* [SUPPLIED PASSAGE]:

Well all seemed OK and at the break people talked to me about how they were going to try some of these ideas. Am excited at the thought that a few said they were interested in doing the online MA in New Literacies at Sheffield.

Then came the presentation from Kent Local Authority who talked about how they had totally banned all social-networking sites in every school in their region. (And Lest we forget … Kent still has grammar schools and wotnot). They had distributed more than 100 thousand leaflets to parents which includes information on discouraging use of chat-rooms and social networking sites. The leaflets promoted the use of pcs for educational purposes only and suggested also that young people should not ever use computers unsupervised. Here is an example poster.
I feel OK about most of this but am unhappy about only going to websites that the teacher has set out or to never use chat is not really responsible in my view. We have to teach students how to independently research in a safe way.

This is the policy document…. here. Again a lot of good stuff but some areas where I think that they have used a hammer to crack a nut and I do hate the idea of banning things. (We once burnt books you know.)

This is all on the same day that the much awaited report from Dr Tanya Byron brought some similar approaches – with children constructed as totally manipulable, passive, uneducable dupes. The Guardian reports:


Byron, who shot to fame with the BBC series Little Angels, was asked by the prime minister, Gordon Brown, last year to complete the study. She will say the pace of the online revolution has left parents as “the internet immigrants” and children as “the internet natives”, often causing worries for parents struggling to stay in touch with technology.

* [Items from a dataset]:
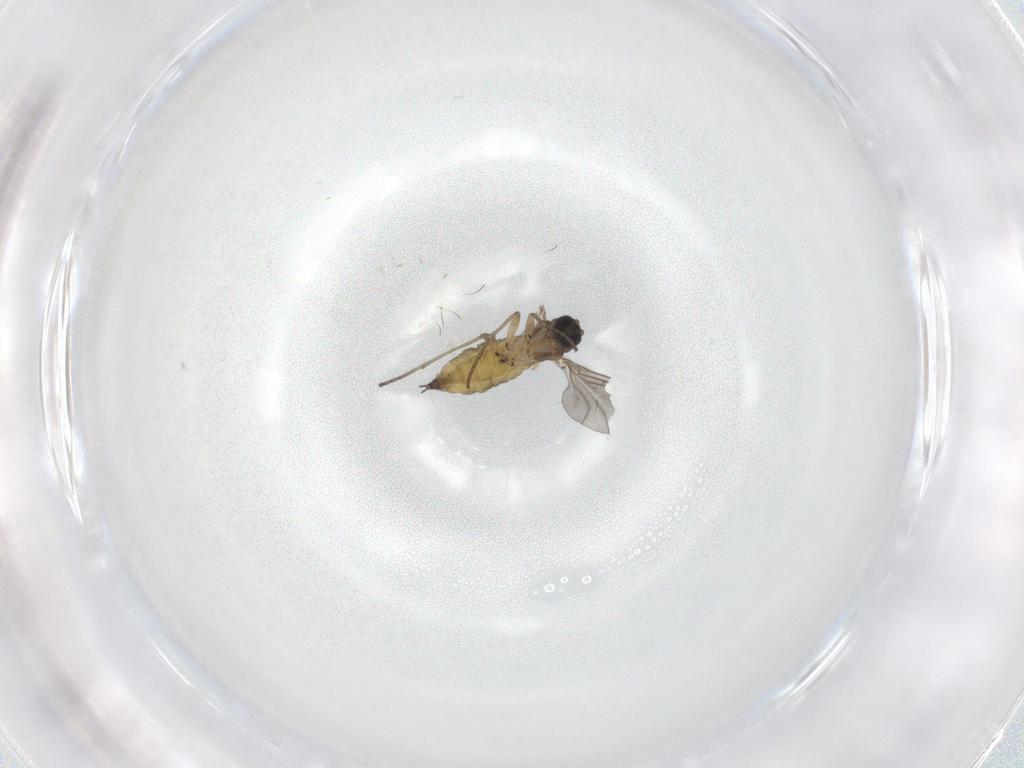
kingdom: Animalia
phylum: Arthropoda
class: Insecta
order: Diptera
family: Sciaridae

* [PROBLEM REQUIREMENTS]:
From the passage above about social-networking bans in schools, reproduce the part that opens with "Then came the" and closes with "a safe way.", switching "leaflets" to "pamphlets" throughout.

* [CORRECT OUTPUT]:
Then came the presentation from Kent Local Authority who talked about how they had totally banned all social-networking sites in every school in their region. (And Lest we forget … Kent still has grammar schools and wotnot). They had distributed more than 100 thousand pamphlets to parents which includes information on discouraging use of chat-rooms and social networking sites. The pamphlets promoted the use of pcs for educational purposes only and suggested also that young people should not ever use computers unsupervised. Here is an example poster.
I feel OK about most of this but am unhappy about only going to websites that the teacher has set out or to never use chat is not really responsible in my view. We have to teach students how to independently research in a safe way.